CBC defends efforts to diversify workforce at CRTC licence hearing

The CBC is defending its efforts to diversify its workforce and rethink its overall approach to covering news and current affairs to make it more inclusive.

Public broadcaster also explains supper-hour news cuts during COVID-19 pandemic

The exterior of a large building bearing the CBC logo.
The CBC executives appear on fourth day of testimony before CRTC as it looks to renew its various broadcast licences for its French and English services. (Nathan Denette/The Canadian Press)

The CBC is defending its efforts to diversify its workforce and re-think its overall approach to covering news and current affairs to make it more inclusive.

A raft of CBC senior managers appeared at a CRTC hearing on Thursday. It was the corporation's fourth day of testimony as it looks to renew its various broadcast licenses for its French and English services. 

Commissioners focused Thursday on the CBC's pledge to hire more staff and managers from underrepresented groups.

"We are here to discuss how the public broadcaster can become even more representative of all Canadians over the next licence term," said Commissioner Claire Anderson as she opened questioning. 

The CBC has proposed making it a condition of licence that it report annually on the percentage of diverse and Indigenous staff and managers hired each year. It's also proposed reporting on diversity in its programming, as well as on the number of and budgets for programs created by Indigenous producers. 

"We've demonstrated both … a willingness to continue reporting and a willingness to have a condition of licence around that reporting," CBC President Catherine Tait told commissioners. 

Like other organizations, CBC has come under sharp scrutiny on issues of inclusiveness. Last summer, as protests by Black Lives Matter activists swept across Canada and the United States, a group of nearly 500 current and former CBC employees issued a public statement calling on the corporation to do more to address systemic racism within its own ranks.
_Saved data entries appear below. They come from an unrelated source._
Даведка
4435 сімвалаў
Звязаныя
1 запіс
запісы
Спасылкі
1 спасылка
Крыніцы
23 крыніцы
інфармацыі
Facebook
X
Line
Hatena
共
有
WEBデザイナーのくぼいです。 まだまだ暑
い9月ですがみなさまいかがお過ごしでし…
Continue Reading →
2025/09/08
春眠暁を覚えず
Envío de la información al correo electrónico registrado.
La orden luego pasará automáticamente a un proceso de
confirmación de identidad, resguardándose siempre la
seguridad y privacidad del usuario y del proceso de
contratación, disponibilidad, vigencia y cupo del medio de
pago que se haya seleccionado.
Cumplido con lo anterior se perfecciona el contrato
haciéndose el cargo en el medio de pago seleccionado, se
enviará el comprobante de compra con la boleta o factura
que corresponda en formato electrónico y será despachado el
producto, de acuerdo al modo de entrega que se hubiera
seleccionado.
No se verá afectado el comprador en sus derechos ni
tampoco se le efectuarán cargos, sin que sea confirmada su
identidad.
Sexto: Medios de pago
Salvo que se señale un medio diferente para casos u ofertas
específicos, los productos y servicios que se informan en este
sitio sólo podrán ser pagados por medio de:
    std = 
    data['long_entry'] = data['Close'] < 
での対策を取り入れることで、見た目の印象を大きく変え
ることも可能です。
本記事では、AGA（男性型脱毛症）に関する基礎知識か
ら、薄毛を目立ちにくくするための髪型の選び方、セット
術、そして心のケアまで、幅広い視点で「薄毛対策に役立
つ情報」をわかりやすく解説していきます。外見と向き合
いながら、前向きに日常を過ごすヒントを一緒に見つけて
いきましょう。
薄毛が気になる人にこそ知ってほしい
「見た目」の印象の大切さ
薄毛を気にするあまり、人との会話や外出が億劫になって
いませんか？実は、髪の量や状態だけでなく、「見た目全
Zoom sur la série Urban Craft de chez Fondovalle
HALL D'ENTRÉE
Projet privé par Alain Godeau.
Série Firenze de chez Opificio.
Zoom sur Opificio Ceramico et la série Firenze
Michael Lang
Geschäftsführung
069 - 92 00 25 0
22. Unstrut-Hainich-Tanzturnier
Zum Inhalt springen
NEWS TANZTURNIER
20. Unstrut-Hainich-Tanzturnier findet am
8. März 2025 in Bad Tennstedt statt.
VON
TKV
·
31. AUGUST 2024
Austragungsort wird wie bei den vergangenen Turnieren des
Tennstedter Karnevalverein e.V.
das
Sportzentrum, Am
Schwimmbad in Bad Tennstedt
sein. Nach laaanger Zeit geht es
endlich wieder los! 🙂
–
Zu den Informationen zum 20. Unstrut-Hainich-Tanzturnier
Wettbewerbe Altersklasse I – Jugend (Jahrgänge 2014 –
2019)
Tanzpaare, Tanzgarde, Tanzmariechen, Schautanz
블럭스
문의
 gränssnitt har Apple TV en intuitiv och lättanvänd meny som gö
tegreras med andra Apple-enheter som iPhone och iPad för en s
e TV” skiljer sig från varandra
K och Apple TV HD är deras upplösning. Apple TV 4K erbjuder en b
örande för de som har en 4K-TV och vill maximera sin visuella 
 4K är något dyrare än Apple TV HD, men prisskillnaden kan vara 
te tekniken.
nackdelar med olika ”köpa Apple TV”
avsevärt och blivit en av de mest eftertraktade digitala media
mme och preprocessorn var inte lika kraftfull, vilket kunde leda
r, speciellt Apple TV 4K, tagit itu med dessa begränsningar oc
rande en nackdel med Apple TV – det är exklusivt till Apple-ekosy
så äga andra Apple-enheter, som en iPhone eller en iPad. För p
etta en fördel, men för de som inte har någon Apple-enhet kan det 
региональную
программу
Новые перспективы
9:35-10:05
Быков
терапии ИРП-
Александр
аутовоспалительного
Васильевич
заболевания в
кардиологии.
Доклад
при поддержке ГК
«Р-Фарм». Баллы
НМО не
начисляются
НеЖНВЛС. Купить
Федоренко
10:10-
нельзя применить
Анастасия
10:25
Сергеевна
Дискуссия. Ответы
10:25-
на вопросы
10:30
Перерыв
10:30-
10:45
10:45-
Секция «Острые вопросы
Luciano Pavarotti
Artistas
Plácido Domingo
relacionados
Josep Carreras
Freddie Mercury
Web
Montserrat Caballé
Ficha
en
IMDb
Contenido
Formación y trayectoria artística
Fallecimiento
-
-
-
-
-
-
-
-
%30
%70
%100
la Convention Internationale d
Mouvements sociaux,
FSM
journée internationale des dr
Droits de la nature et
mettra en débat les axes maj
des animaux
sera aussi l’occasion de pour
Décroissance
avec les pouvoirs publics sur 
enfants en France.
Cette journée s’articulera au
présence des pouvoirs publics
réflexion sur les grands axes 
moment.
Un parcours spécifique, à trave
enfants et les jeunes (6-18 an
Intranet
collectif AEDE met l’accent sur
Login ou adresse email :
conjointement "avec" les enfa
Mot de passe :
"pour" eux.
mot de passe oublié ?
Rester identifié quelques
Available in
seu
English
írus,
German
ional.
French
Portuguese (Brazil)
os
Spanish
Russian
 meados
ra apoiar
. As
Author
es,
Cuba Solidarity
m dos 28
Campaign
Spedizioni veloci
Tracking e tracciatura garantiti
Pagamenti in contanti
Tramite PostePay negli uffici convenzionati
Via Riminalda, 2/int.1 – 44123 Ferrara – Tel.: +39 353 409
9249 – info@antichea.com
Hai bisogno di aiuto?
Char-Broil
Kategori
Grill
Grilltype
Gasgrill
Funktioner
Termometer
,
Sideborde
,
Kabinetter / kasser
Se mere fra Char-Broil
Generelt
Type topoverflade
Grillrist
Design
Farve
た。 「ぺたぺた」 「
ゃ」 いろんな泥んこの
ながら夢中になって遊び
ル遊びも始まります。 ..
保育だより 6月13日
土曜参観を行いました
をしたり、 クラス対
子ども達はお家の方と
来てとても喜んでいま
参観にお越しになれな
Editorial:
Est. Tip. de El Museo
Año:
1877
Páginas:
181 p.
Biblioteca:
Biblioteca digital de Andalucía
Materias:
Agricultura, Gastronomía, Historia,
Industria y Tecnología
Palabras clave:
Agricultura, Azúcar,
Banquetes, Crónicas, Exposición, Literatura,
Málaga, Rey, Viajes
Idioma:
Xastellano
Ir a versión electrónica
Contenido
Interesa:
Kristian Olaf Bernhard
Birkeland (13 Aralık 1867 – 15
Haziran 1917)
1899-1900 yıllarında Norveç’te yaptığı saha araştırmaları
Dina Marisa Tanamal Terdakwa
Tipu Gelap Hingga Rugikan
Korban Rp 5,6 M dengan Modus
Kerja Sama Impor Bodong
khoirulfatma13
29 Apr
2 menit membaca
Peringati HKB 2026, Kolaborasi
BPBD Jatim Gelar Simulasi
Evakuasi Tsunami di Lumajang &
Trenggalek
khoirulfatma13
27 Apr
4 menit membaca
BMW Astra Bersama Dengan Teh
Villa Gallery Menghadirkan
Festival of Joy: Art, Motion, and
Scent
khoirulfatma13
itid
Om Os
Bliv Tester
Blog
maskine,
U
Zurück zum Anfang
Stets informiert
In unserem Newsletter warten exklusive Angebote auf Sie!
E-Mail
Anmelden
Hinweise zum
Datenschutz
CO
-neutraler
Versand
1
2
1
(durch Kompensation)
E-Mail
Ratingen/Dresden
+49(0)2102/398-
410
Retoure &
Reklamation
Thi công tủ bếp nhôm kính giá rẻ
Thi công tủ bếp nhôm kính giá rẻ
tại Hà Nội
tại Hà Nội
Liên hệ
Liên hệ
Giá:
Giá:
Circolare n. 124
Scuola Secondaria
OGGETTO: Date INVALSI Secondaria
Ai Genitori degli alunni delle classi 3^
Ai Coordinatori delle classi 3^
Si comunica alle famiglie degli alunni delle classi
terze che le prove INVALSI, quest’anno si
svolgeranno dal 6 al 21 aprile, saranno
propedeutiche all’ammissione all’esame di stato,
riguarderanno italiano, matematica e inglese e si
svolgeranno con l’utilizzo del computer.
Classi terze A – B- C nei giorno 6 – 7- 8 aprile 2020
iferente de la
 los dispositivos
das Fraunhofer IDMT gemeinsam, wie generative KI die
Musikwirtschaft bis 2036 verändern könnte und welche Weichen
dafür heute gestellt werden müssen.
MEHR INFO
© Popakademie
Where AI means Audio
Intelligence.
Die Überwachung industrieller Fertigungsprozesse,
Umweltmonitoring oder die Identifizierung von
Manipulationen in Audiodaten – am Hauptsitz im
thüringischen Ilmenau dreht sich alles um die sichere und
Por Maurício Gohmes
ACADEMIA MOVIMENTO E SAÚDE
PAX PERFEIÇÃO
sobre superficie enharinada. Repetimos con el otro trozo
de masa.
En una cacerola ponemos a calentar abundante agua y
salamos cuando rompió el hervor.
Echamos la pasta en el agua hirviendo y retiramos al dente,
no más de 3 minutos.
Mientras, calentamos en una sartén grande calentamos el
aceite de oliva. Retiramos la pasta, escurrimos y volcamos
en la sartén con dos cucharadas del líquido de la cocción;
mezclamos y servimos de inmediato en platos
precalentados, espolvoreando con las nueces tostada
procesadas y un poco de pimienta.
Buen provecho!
Soon after, the corporation announced an anonymous hotline for employees to report experiences of subtle or overt workplace racism. 

Tait told commissioners CBC employees are also being required to undergo training on unconscious bias, that the corporation is working to bolster the number of diverse hires in senior management, and that it's looking at its own Journalistic Standards and Practices in light of concerns it muzzles minority voices. She called it all "an ambitious plan" with a goal of making the corporation a more welcoming place. 

Diversity is just one of the topics CBC executives have been challenged on during four days of hearings before the CRTC. Earlier this week, CRTC Vice-Chair Caroline Simard raised questions about perceived bias at the CBC and Radio-Canada, pointing out the commission had received roughly 2,000 submissions from Canadians who believe news coverage on the two networks was biased, compared to roughly 1,350 that saw it as fair and trustworthy.  

Cutting supper-hour news

Brodie Fenlon, editor in chief of CBC News, told the commission the corporation takes concerns about bias "incredibly seriously," but argued that many complaints about CBC coverage were parts of organized campaigns rooted in politics. 

"We are working and operating in a world that is deeply politically polarized. There is more misinformation than ever before," he said. 

"There have been, frankly, concerted efforts by various camps and some senior political leaders to undermine the public trust and confidence in journalism. So the complaints we see fall within that background."

CBC executives were also called to account for their decision to temporarily cut back on local supper-hour television news early on in the COVID-19 pandemic. The move sparked outrage among CBC viewers, especially in Atlantic Canada. But the executives told commissioners the decision was forced upon them by stretched technical and staffing resources. 

"We had just pivoted, like all organizations, in getting our teams working from home; and then secondly, we were carrying more live coverage, more breaking news than ever before; and third, our Toronto resources team, which is like air traffic control, it's where everything comes in and goes out, was critically short-staffed because some people had to self-isolate returning from holidays, because some people were sick, because some people were away," said Susan Marjetti, the CBC's general manager of news and current affairs. 

"All of those things created this perfect storm."

The CRTC consultations on CBC licensing will continue through January. The CRTC will hear from individuals, industry and advocacy groups. The CBC will have an opportunity to reply to those submissions on the final day of hearings.